Agricultural biostimulants are compounds that operate through a different mechanism than fertilizer and are viewed as complementary to traditional crop nutrition and crop protection products. Biostimulants are meant to improve crop vigor, yields, quality and disease tolerance.
Dor said numerous biostimulants are on the market currently, derived from seaweed and numerous other sources.
“We believe what we are doing represents the next generation of the market, with improved efficacy and stability,” he said.
Lavie Bio’s products essentially are a combination of microbes that work synergistically, Dor said. The Lavie Bio treatments are compatible with organic farming.
Numerous applications methodologies have been or are being developed for the company’s products. For example, the biostimulants may be applied not long after harvest, when seed wheat has been cleaned but before it is stored for the following season. The product also may be applied to seed before planting or to drench soil after planting.
While Lavie Bio also is working on biostimulants for corn, in partnership with Corteva Inc., Dor offered an upbeat view for the future of technological advances specifically for wheat.
“If you think ahead, wheat is a great place to be,” he said. “I know not everyone agrees, and many companies try to avoid it. For growers and consumers, it is the most highly important crop. Consumers are more dominant. They care about what they eat and it impacts our buying decisions. We see potential in the future for wheat. Many seed companies are trying to do hybrid wheat in the future.”
Winter wheat versions of the product are under development, but Dor said spring wheat was selected initially for a number of mostly practical reasons.
The short duration of the spring wheat growing season was appealing as was the relatively compact growing area of North Dakota and western Canada.
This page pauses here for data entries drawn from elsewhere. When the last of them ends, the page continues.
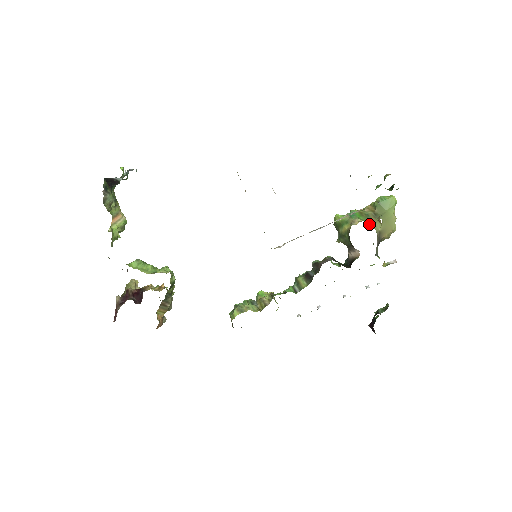
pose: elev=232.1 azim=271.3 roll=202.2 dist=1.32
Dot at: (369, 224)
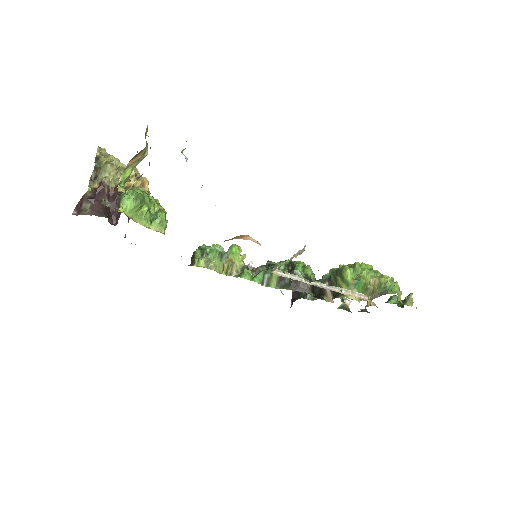
Dot at: occluded
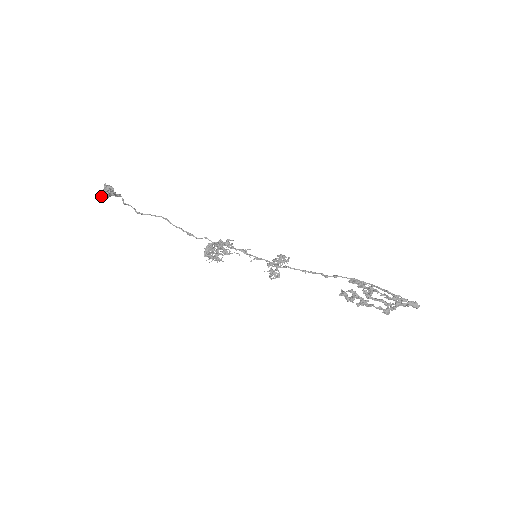
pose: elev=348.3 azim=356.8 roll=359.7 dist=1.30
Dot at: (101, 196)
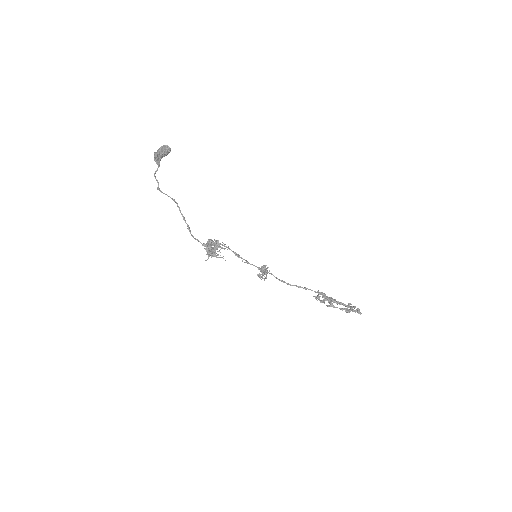
Dot at: (162, 151)
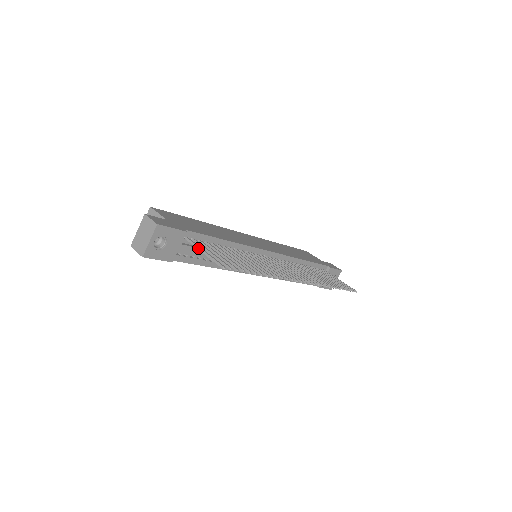
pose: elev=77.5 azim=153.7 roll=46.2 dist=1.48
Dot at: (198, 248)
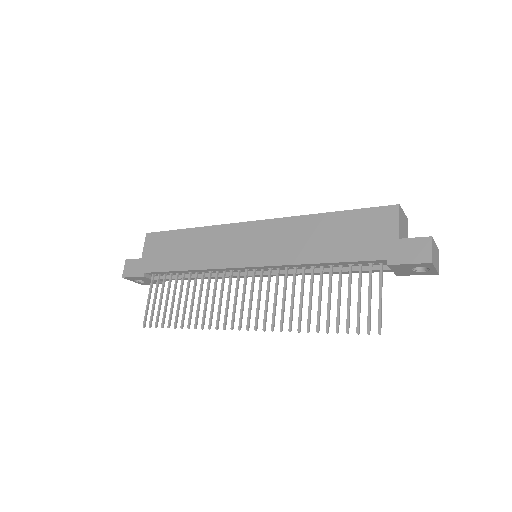
Dot at: (149, 293)
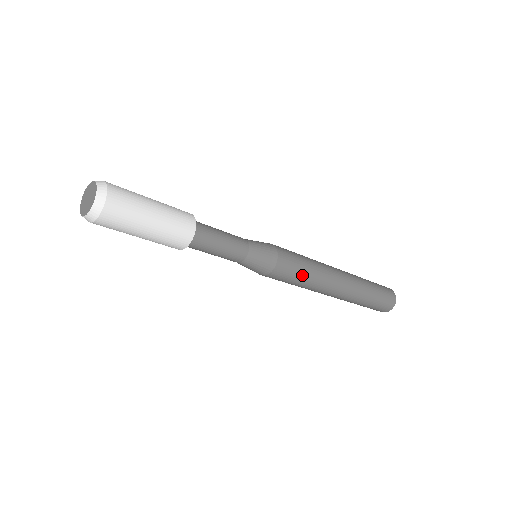
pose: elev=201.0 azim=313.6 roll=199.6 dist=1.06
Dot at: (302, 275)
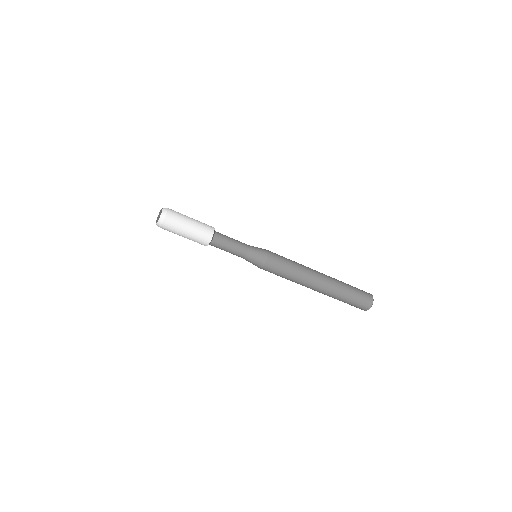
Dot at: (288, 260)
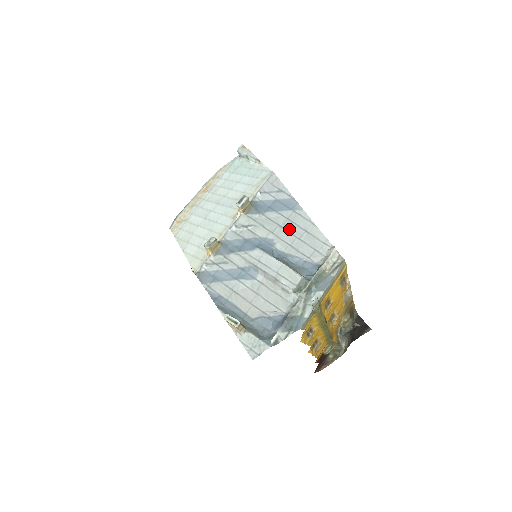
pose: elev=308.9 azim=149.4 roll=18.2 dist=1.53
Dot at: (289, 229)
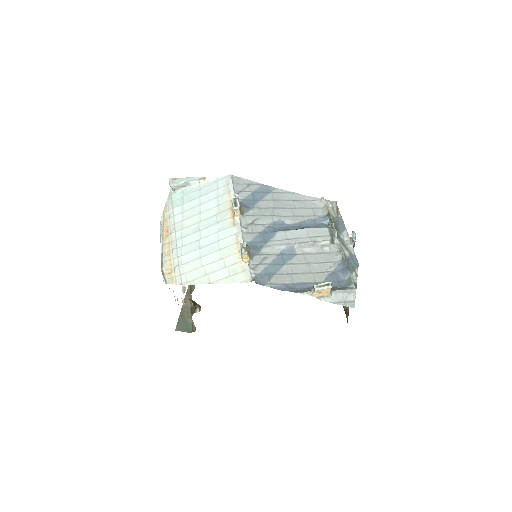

Additionally, Lavie Bio enjoyed earlier success in spring wheat with microbes from distant varieties of wheat. He said the company has mined more than 200 species of wheat for healthful microbes that are no longer found in current wheat varieties.
“The potential impact in spring wheat with the right microbial treatment could be quite significant,” Dor said.
He said the microbial mix in the company’s current products is “agnostic” to spring wheat variety, chosen to be compatible with the range of varieties growers select each year.
The successful spring wheat results will be followed this year by further trials, principally in the United States. These efforts, together with additional trials planned for 2020 in Canada, are aimed at generating “broader validation” to the products. Lavie Bio said it is targeting 2022 for the commercial introduction of its products.
In parallel to the field tests, the company said it has been working to increase the shelf life of its biostimulants while adjusting the formulation to offer benefits for wheat plants’ roots. Lavie described formulation and fermentation as a “critical challenge” to overcome on the road to commercialization.
Focused on the development of bio-stimulants and bio-pesticides, Lavie Bio Ltd. is one of several divisions/subsidiaries of Evogene Ltd., an agricultural biotechnology company based in Rehovot, 15 miles southeast of Tel Aviv. Other targets of the company’s businesses are focused on novel herbicides, insecticides and insect-control/disease-resistant seed traits. The company also is seeking to develop therapeutics based on microbes and small molecules in the area of immuno-oncology, multi-drug resistant organisms and gastrointestinal related disorders. The company also is developing medical grade cannabis through a plant genomic approach. For each of the businesses, a proprietary computational platform from Evogene is used to identify promising new products/approaches, also tapping into knowledge of genomics.
“The technology helps us identify and optimize microbes that can work with existing products,” Dor said. “It helps with understanding complex the interaction between microorganisms and plants, enhancing positive interactions and minimizing negative interactions.”
Lavie Bio has about 30 employees and has a branch office in St. Louis, Missouri, U.S.